Today’s guest
blog is by author James Lovegrove. He is
the author of over 40 novels and books for children. He also reviews for the Financial Times
specialising in the children’s, science fiction, fantasy, horror, and
graphic novel genres
It always tickled me that Sir Arthur Conan Doyle had
Sherlock Holmes choose for his retirement retreat “a small farm upon the Downs,
five miles from Eastbourne”, as Watson tells us in “His Final Bow”. I was born
and raised in Lewes, ten miles west of Eastbourne, and currently live in
Eastbourne itself. I know the area well,
and as a boy I was obscurely delighted that one of my great fictional heroes
had looked with favour on my own neck of the woods and elected to spend his
twilight years here, tending to his smallholding and keeping bees.
Speculation is rife among Sherlockians as to the exact
location of Holmes’s “little Sussex home” (as he describes it in “The Lion’s Mane”), but it is generally
believed to be near the coast, between the village of East Dean and the section
of low chalk cliff known as Birling Gap, not far from the
beauty-spot-cum-suicide-hotspot called Beachy Head. There is, indeed, a cottage in East Dean,
which sports a blue ceramic plaque attesting to the fact, that this is the very
house referred to by Doyle.
That plaque inspired me to set the second of my Sherlock
Holmes novels, Gods Of War, in
Eastbourne and the surrounding countryside.
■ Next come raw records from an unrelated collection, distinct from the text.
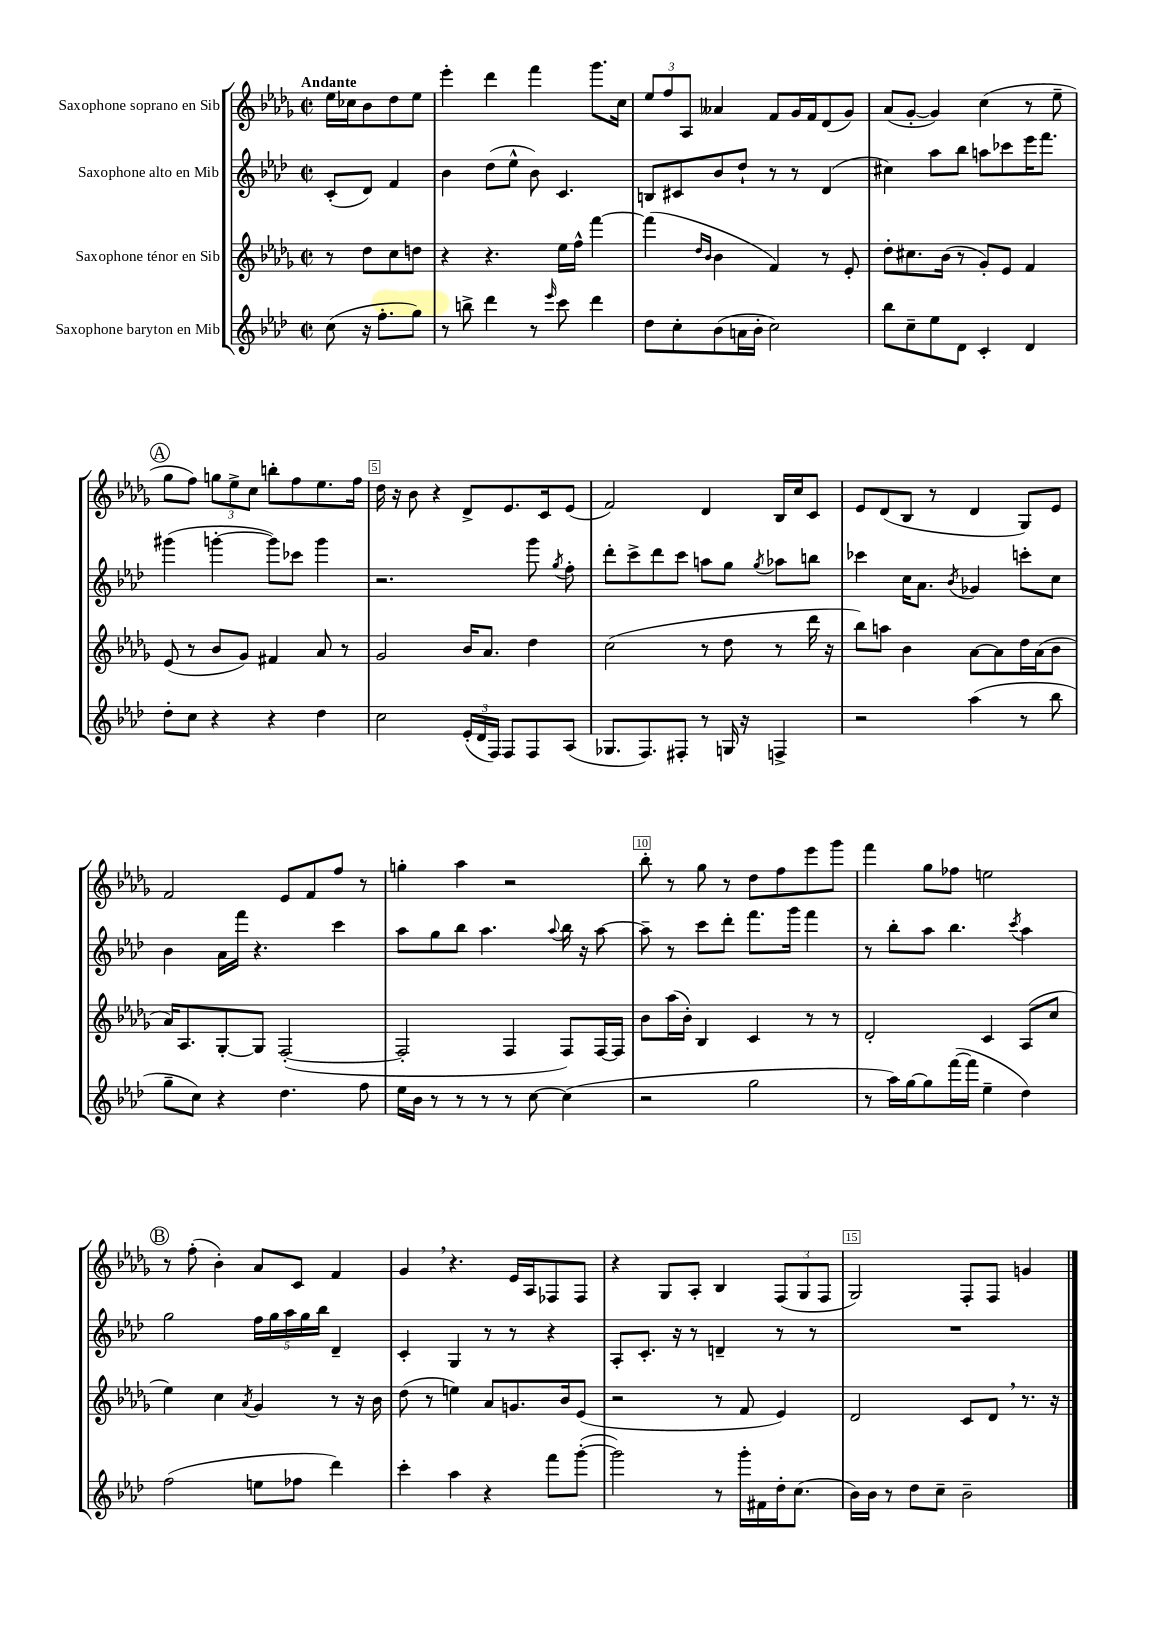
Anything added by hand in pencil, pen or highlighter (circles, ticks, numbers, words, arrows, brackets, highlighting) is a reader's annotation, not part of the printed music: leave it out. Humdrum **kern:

**kern	**kern	**kern	**kern
*part4	*part3	*part2	*part1
*staff4	*staff3	*staff2	*staff1
*I"Saxophone baryton en Mib	*I"Saxophone ténor en Sib	*I"Saxophone alto en Mib	*I"Saxophone soprano en Sib
*clefG2	*clefG2	*clefG2	*clefG2
*k[b-e-a-d-]	*k[b-e-a-d-g-]	*k[b-e-a-d-]	*k[b-e-a-d-g-]
*M2/2	*M2/2	*M2/2	*M2/2
*met(c|)	*met(c|)	*met(c|)	*met(c|)
=	=	=	=
!	!	!	!LO:TX:a:B:t=Andante
(8cc\	8r	(8c'/L	16ee-\LL
.	.	.	16cc-X\J
16r	8dd-\L	8d-/J)	8b-\
8.ff'\L	.	.	.
.	8cc\	4f/	8dd-\
8gg\J)	8ddn\J	.	8ee-\J
=1	=1	=1	=1
8r	4r	4b-\	4eee-'\
8bbn^\	.	.	.
4ddd-\	4.r	(8dd-\L	4ddd-\
.	.	8ee-^^\J	.
8r	.	8b-\)	4fff\
16qqeee-/	.	.	.
8ccc\	16ee-\LL	4.c/	.
.	16ff^^\JJ	.	.
4ddd-\	[4fff\	.	8.ggg-\L
.	.	.	16cc\Jk
=2	=2	=2	=2
8dd-\L	(4fff\]	8Bn/L	12ee-/L
.	.	.	12ff/
8cc'\	.	8c#X/	.
.	.	.	12A-/J
.	16qqdd-/LL	.	.
.	16qqb-/JJ	.	.
(8b-\	4b-\	8b-/	4a--X/
16an\L	.	8dd-`/J	.
16b-'\JJ	.	.	.
2cc\)	4f/)	8r	8f/L
.	.	8r	16g-/L
.	.	.	16f/J
.	8r	(4d-/	(8d-/
.	8e-'/	.	8g-/J)
=3	=3	=3	=3
8bb-\L	8dd-'\L	4cc#X\)	(8a-/L
8cc~\	8.cc#X\	.	[8g-'/J
8ee-\	.	8aa-\L	4g-/])
.	(16b-\Jk	.	.
8d-\J	8r	8bb-\J	.
4c'/	8g-'/L)	8aan\L	(4cc\
.	8e-/J	8ccc-X\	.
4d-/	4f/	16eee-\K	8r
.	.	8.fff\J	.
.	.	.	8ee-~\
!!LO:LB:g=z
!!LO:REH:place=s1:t=A
=4	=4	=4	=4
8dd-'\L	(8e-/	(4ggg#X\	8gg-\L
8cc\J	8r	.	8ff\J)
4r	8b-/L	[4gggn'\	12ggn\L
.	.	.	12ee-^\
.	8g-/J)	.	.
.	.	.	12cc\J
4r	4f#X/	8ggg\L])	8bbn'\L
.	.	8ccc-X\J	8ff\
4dd-\	8a-/	4ggg\	8.ee-\
.	8r	.	.
.	.	.	16ff\Jk
=5	=5	=5	=5
2cc\	2g-/	2.r	16dd-\
.	.	.	16r
.	.	.	8b-\
.	.	.	4r
(24e-'/LL	16b-/KL	.	8d-^/L
24d-/	.	.	.
.	8.a-/J	.	.
24F/JJ)	.	.	.
8F/L	.	.	8.e-/
8F/	4dd-\	8ggg\	.
.	.	.	16c/k
.	.	8qgg/	.
(8A-/J	.	8ff'\	(8e-/J
=6	=6	=6	=6
8.G-X/L	(2cc\	8ddd-'\L	2f/)
.	.	8ccc^\	.
8.F/)	.	.	.
.	.	8ddd-\	.
8F#X'/J	.	8ccc\J	.
8r	8r	8aan\L	4d-/
16Gn/	8dd-\	8gg\J	.
16r	.	.	.
.	.	8qgg/	.
4Fn^/	8r	8aa-X\L	16B-/LL
.	.	.	16cc/J
.	16ddd-\	8bbn\J	8c/J
.	16r	.	.
=7	=7	=7	=7
2r	8bb-\L)	4ccc-X\	8e-/L
.	8aan\J	.	(8d-/
.	4b-\	16cc\KL	8B-/J
.	.	8.a-\J	.
.	.	.	8r
.	.	8qb-/	.
(4aa-\	[8a-\L	4g-X/	4d-/
.	8a-\]	.	.
8r	16dd-\L	8cccn'\L	8G-/L)
.	(16a-\J	.	.
8bb-\	8b-\J	8cc\J	8e-/J
!!LO:LB:g=z
=8	=8	=8	=8
8gg~\L	16a-/KL)	4b-\	2f/
.	8.A-/	.	.
8cc\J)	.	.	.
4r	[8G-'/	16a-\LL	.
.	.	16fff\JJ	.
.	8G-/J]	4.r	.
4.dd-\	([2F'/	.	8e-/L
.	.	.	8f/
.	.	4ccc\	8ff/J
8ff\	.	.	8r
=9	=9	=9	=9
16ee-\LL	2F'/]	8aa-\L	4ggn'\
16b-\JJ	.	.	.
8r	.	8gg\	.
8r	.	8bb-\J	4aa-\
8r	.	4.aa-\	.
8r	4F/	.	2r
[8cc\	.	.	.
.	.	8qqaa-/	.
(4cc\]	8F/L)	16bb-\	.
.	.	16r	.
.	[16F/L	[8aa-\	.
.	16F/JJ]	.	.
=10	=10	=10	=10
2r	8b-\L	8aa-~\]	8bb-'\
.	(16aa-\L	8r	8r
.	16b-'\JJ)	.	.
.	4B-/	8ccc\L	8gg-\
.	.	8ddd-'\J	8r
2gg\	4c/	8.fff\L	8dd-\L
.	.	.	8ff\
.	.	16ggg\Jk	.
.	8r	4fff\	8eee-\
.	8r	.	8ggg-\J
=11	=11	=11	=11
8r	2d-'/	8r	4fff\
16aa-\LL)	.	8bb-'\L	.
[16gg\J	.	.	.
8gg\]	.	8aa-\J	8gg-\L
([16fff\L	.	4.bb-\	8ff-X\J
16fff\JJ]	.	.	.
4ee-~\	4c/	.	2een\
.	.	8qccc/	.
4dd-\)	(8A-/L	4aa-\	.
.	8cc/J	.	.
!!LO:LB:g=z
!!LO:REH:place=s1:t=B
=12	=12	=12	=12
(2ff\	4ee-\)	2gg\	8r
.	.	.	(8ff'\
.	4cc\	.	4b-'\)
.	8qa-/	.	.
8een\L	4g-/	20ff\LL	8a-/L
.	.	20gg\	.
.	.	20aa-\	.
8ff-X\J	.	.	8c/J
.	.	20gg\	.
.	.	20bb-\JJ	.
4ddd-\)	8r	4d-~/	4f/
.	16r	.	.
.	16b-\	.	.
=13	=13	=13	=13
4ccc'\	(8dd-\	4c'/	4g-,/
.	8r	.	.
4aa-\	4een\)	4G/	4.r
4r	8a-/L	8r	.
.	8.gn/	8r	16e-/LL
.	.	.	16A-/J
8fff\L	.	4r	8F-X/
.	16b-/k	.	.
([8ggg'\J	(8e-/J	.	8F-/J
=14	=14	=14	=14
2ggg\])	2r	8A-'/L	4r
.	.	8.c'/J	.
.	.	.	8G-/L
.	.	16r	.
.	.	8r	8A-'/J
8r	8r	4dn~/	4B-/
16ggg'\LL	8f/	.	.
16f#X\	.	.	.
16dd-'\J	4e-/)	8r	(12F/L
(8.cc\J	.	.	.
.	.	.	12G-/
.	.	8r	.
.	.	.	12F/J
=15	=15	=15	=15
16b-\LL)	2d-/	1r	2G-/)
16b-\JJ	.	.	.
8r	.	.	.
8dd-\L	.	.	.
8cc~\J	.	.	.
2b-~\	8c/L	.	8F'/L
.	8d-,/J	.	8F/J
.	8.r	.	4gn/
.	16r	.	.
==	==	==	==
*-	*-	*-	*-
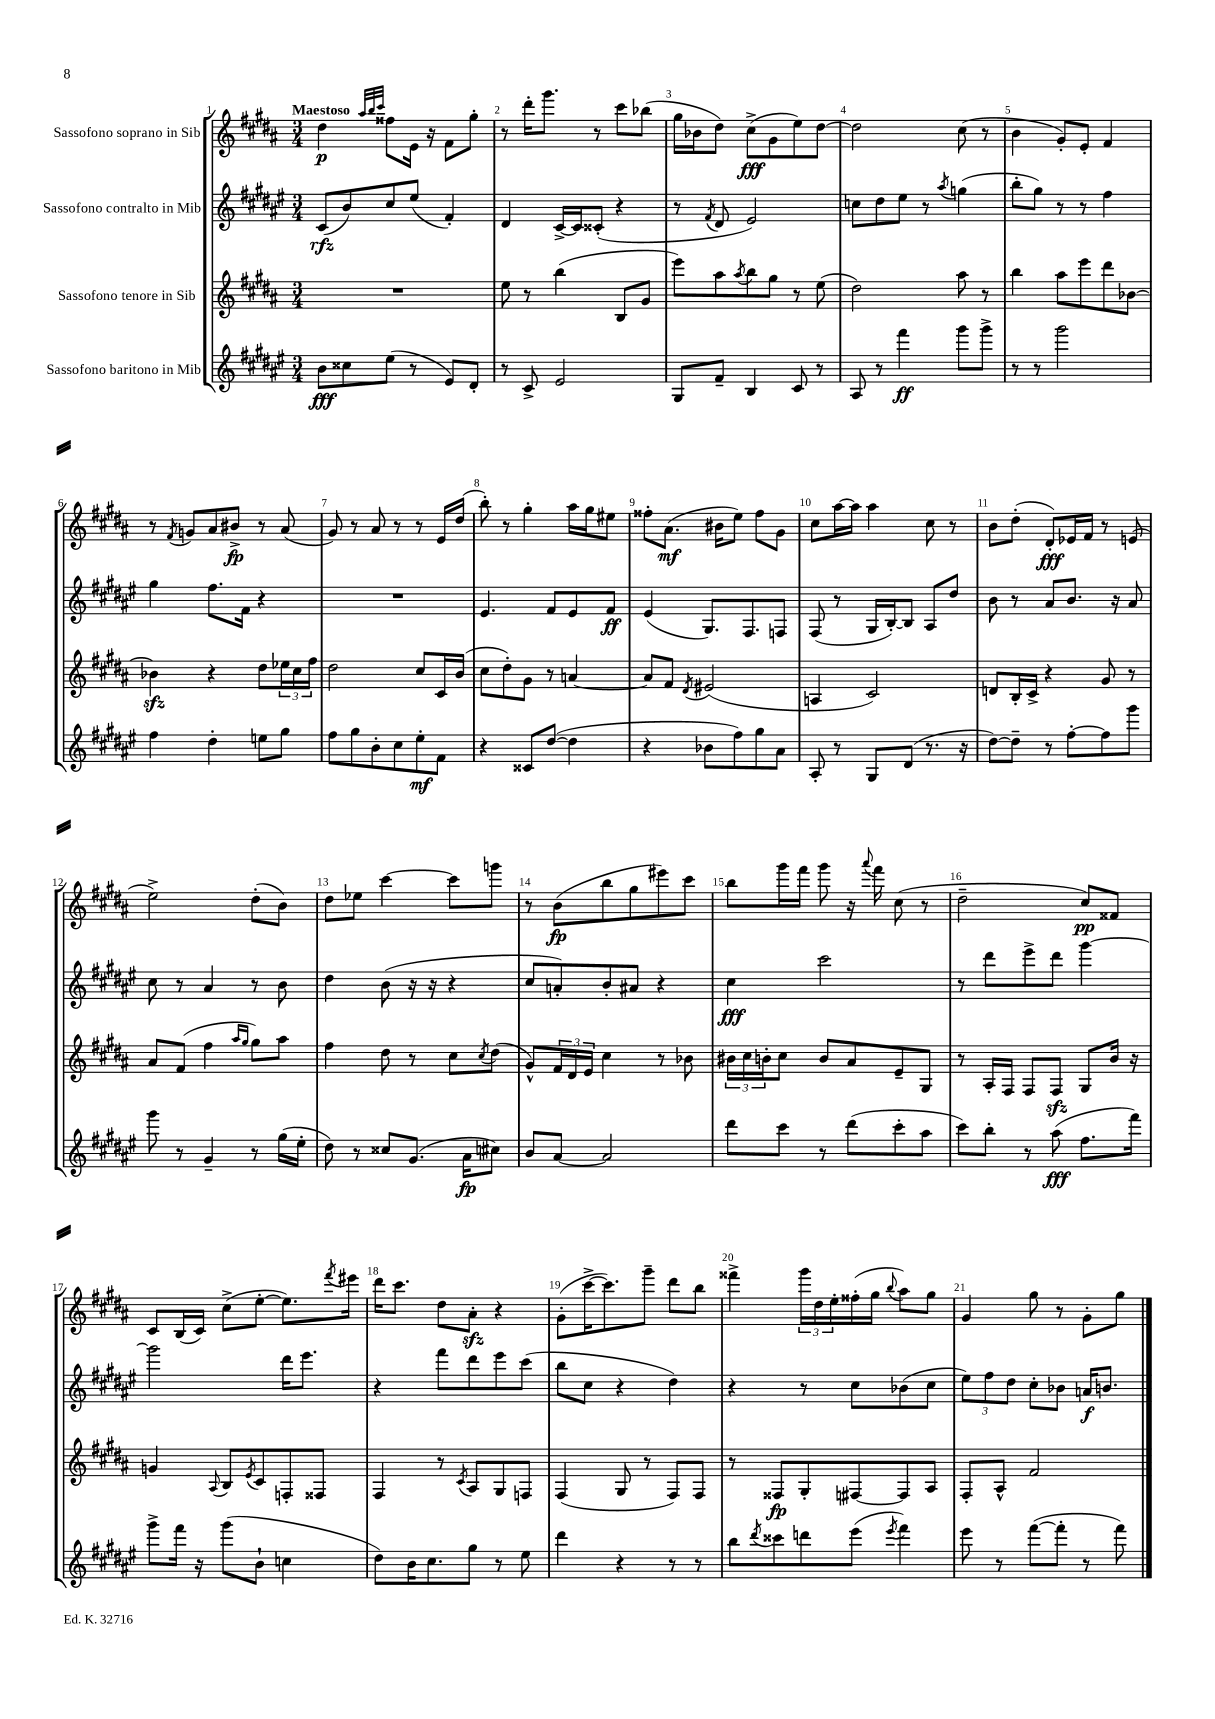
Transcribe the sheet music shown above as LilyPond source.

<<
\new StaffGroup <<
\new Staff = "s0" \with { instrumentName = "Sassofono soprano in Sib" } {
    \clef treble \key b \major \numericTimeSignature \time 3/4 \tempo "Maestoso"
    dis''4\p \grace { ais''32 b''32 cis'''32 } fisis''8 e'16 r16 fis'8 gis''8-. |
    r8 dis'''16-. gis'''8. r8 cis'''8 bes''8( |
    gis''16 bes'16 dis''8) cis''8->\fff( gis'8 e''8) dis''8~ |
    dis''2 cis''8( r8 |
    b'4 gis'8-.) e'8-. fis'4 |
    r8 \acciaccatura { fis'8 } g'8 ais'8 bis'8->\fp r8 ais'8( |
    gis'8) r8 ais'8 r8 r8 e'16 dis''16( |
    b''8-.) r8 gis''4-. ais''16 gis''16 eis''8 |
    fisis''8-. ais'8.\mf( bis'16 e''8) fisis''8 gis'8 |
    cis''8 ais''16~ ais''16 ais''4 cis''8 r8 |
    b'8 dis''8-.( dis'8-.\fff) ees'16 fis'16 r8 e'8( |
    e''2->) dis''8-.( b'8) |
    dis''8 ees''8 cis'''4~ cis'''8 g'''8 |
    r8 b'8\fp( b''8 gis''8 eis'''8) cis'''8 |
    b''8 gis'''16 fis'''16 gis'''8 r16 \appoggiatura { ais'''8 } fis'''16 cis''8( r8 |
    dis''2-- cis''8\pp) fisis'8 |
    cis'8 b16( cis'16) cis''8->( e''8~-. e''8.) \acciaccatura { fis'''8 } eis'''16 |
    dis'''16 cis'''8. dis''8 ais'8-.\sfz r4 |
    gis'8-.( cis'''16~-> cis'''8.) gis'''8-- dis'''8 b''8 |
    fisis'''4-> \tuplet 3/2 { gis'''16 dis''16 e''16-. } fisis''16-.( gis''16 \appoggiatura { b''8 } ais''8) gis''8 |
    gis'4 gis''8 r8 gis'8-. gis''8 \bar "|." |
}
\new Staff = "s1" \with { instrumentName = "Sassofono contralto in Mib" } {
    \clef treble \key fis \major \numericTimeSignature \time 3/4
    cis'8\rfz( b'8) cis''8 eis''8( fis'4-.) |
    dis'4 cis'16~-> cis'16 cisis'8-.( r4 |
    r8 \acciaccatura { fis'8 } dis'8 eis'2) |
    c''8 dis''8 eis''8 r8 \acciaccatura { ais''8 } g''4( |
    b''8-. gis''8) r8 r8 fis''4 |
    gis''4 fis''8. fis'16 r4 |
    R2. |
    eis'4. fis'8 eis'8 fis'8\ff |
    eis'4( gis8.) fis8. f8 |
    fis8( r8 gis16 b16~-.) b8 ais8 dis''8 |
    b'8 r8 ais'8 b'8. r16 ais'8 |
    cis''8 r8 ais'4 r8 b'8 |
    dis''4 b'8( r16 r16 r4 |
    cis''8 a'8-.) b'8-. ais'8 r4 |
    cis''4\fff cis'''2 |
    r8 dis'''8 eis'''8-> dis'''8 gis'''4~ |
    gis'''2 dis'''16 eis'''8. |
    r4 fis'''8 dis'''8 eis'''8 cis'''8( |
    b''8 cis''8 r4 dis''4) |
    r4 r8 cis''8 bes'8( cis''8 |
    \tuplet 3/2 { eis''8) fis''8 dis''8 } cis''8-. bes'8 a'16\f b'8. \bar "|." |
}
\new Staff = "s2" \with { instrumentName = "Sassofono tenore in Sib" } {
    \clef treble \key b \major \numericTimeSignature \time 3/4
    R2. |
    e''8 r8 b''4( b8 gis'8 |
    e'''8) ais''8 \acciaccatura { ais''8 } b''8 gis''8 r8 e''8( |
    dis''2) ais''8 r8 |
    b''4 ais''8 e'''8 dis'''8 bes'8~ |
    bes'4\sfz r4 dis''8 \tuplet 3/2 { ees''16 cis''16 fis''16 } |
    dis''2 cis''8 cis'16 b'16( |
    cis''8 dis''8-.) gis'8 r8 a'4~ |
    a'8 fis'8 \acciaccatura { dis'8 } eis'2( |
    a4 cis'2) |
    d'8 b16-. cis'16-> r4 gis'8 r8 |
    ais'8 fis'8( fis''4 \grace { ais''16 gis''16 } gis''8) ais''8 |
    fis''4 dis''8 r8 cis''8 \acciaccatura { cis''8 } dis''8( |
    gis'8-^) \tuplet 3/2 { fis'16 dis'16 e'16 } cis''4 r8 bes'8 |
    \tuplet 3/2 { bis'16 cis''16 b'16-. } cis''8 b'8 ais'8 e'8-- gis8 |
    r8 ais16-. fis16 fis8 fis8\sfz gis8 b'16 r16 |
    g'4 \appoggiatura { ais8 } b8 \acciaccatura { e'8 } cis'8 f8-. fisis8 |
    fis4 r8 \acciaccatura { cis'8 } ais8 gis8 f8 |
    fis4( gis8 r8 fis8) fis8 |
    r8 fisis8\fp gis8-. fis8~ fis8 ais8 |
    fis8-. ais8-^ fis'2 \bar "|." |
}
\new Staff = "s3" \with { instrumentName = "Sassofono baritono in Mib" } {
    \clef treble \key fis \major \numericTimeSignature \time 3/4
    b'8\fff cisis''8 eis''8( r8 eis'8) dis'8-. |
    r8 cis'8-> eis'2 |
    gis8 fis'8-- b4 cis'8 r8 |
    ais8 r8 fis'''4\ff gis'''8 gis'''8-> |
    r8 r8 gis'''2 |
    fis''4 dis''4-. e''8 gis''8 |
    fis''8 gis''8 b'8-. cis''8 eis''8-.\mf fis'8 |
    r4 cisis'8 dis''8~( dis''4 |
    r4 bes'8 fis''8) gis''8 ais'8 |
    ais8-. r8 gis8 dis'8( r8. r16 |
    dis''8~) dis''8-- r8 fis''8~-. fis''8 gis'''8 |
    gis'''8 r8 gis'4-- r8 gis''16( eis''16-. |
    dis''8) r8 cisis''8 gis'8.( ais'16\fp cis''8) |
    b'8 ais'8~ ais'2 |
    dis'''8 cis'''8 r8 dis'''8( cis'''8-. ais''8 |
    cis'''8) b''8-. r8 ais''8\fff( fis''8. fis'''16) |
    gis'''8-> fis'''16 r16 gis'''8( b'8-! c''4 |
    dis''8) b'16 cis''8. gis''8 r8 eis''8 |
    dis'''4 r4 r8 r8 |
    b''8 \acciaccatura { dis'''8 } cisis'''8 d'''8 eis'''8( \acciaccatura { eis'''8 } fis'''4) |
    eis'''8 r8 fis'''8~( fis'''8-. r8 fis'''8) \bar "|." |
}
>>
>>
\layout { \context { \Score \override BarNumber.break-visibility = ##(#f #t #t) barNumberVisibility = #all-bar-numbers-visible } }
Having been a resident of the town for almost eight years now, I felt it
would be interesting to use the locality to tell a good, solid Holmes
yarn. I would explore not just the
landscape but the history and folklore of the area in order to add something
new and fresh to the mix, making Edwardian Eastbourne as intrinsic to the mood
and atmosphere of my story as Victorian London is to the majority of Doyle’s
classic tales.
I was also keen to show Holmes in old age, not as physically
capable as he used to be, less prone to resort to fisticuffs, his mind still
sharp and agile but showing tiny hints of decline. In other words, this would be a more human
Holmes, still the great deducing machine but starting to succumb to the
frailties of senescence. Much the same
applies to Watson, whose injured shoulder is increasingly causing him trouble,
and who is beginning to prefer the comforts of home and hearth to the prospect
of heading out on wild adventures with his friend. My first Holmes novel, The Stuff Of Nightmares, was set in 1890, when both characters were
still in the prime of life. I thought it
would be fun to go to the opposite extreme with the next book and give them a
growing sense of their own fallibility and mortality.
There have been other Holmes pastiches, which depict the
detective in retirement. One is Michael
Chabon’s excellent novella The Final
Solution, which takes place in 1944 and features a very elderly man
(clearly Holmes though not identified as such) who is confronted with a mystery
connected with a young Jewish-German refugee.
Laurie R. King’s entertaining Mary Russell series covers the inter-war
period and has Holmes training a bookish female apprentice to replace him.
Sussex and Eastbourne, however, aren’t a crucial, integral
part of those books. I wanted to put my first-hand
knowledge of the area to good use.
Hence, Holmes and Watson walk along cliff top pathways I myself have
walked along. They visit parts of the
town I am very familiar with. One of the
most striking local features, the Long Man of Wilmington – a giant chalk figure
cut into the Downs – plays a major role in the plot.
Date is significant in the novel as well. The year is 1913, and the First World War is
looming on the horizon like an inescapable storm cloud. I thought it appropriate to have this as a
theme in the story, as we are presently approaching the hundredth anniversary
of the outbreak of hostilities.
Gods Of War is a
whodunit, of course, and there is plenty of detection, action and suspense in
it – even a literal cliff-hanger moment – but I hope readers will find that
there’s a deep and abiding sense of place in it too. The grassy slopes, pebble beaches and sea
mists of the Sussex coast are as full of mystery and intrigue as the streets,
alleys and pea-souper fogs of London.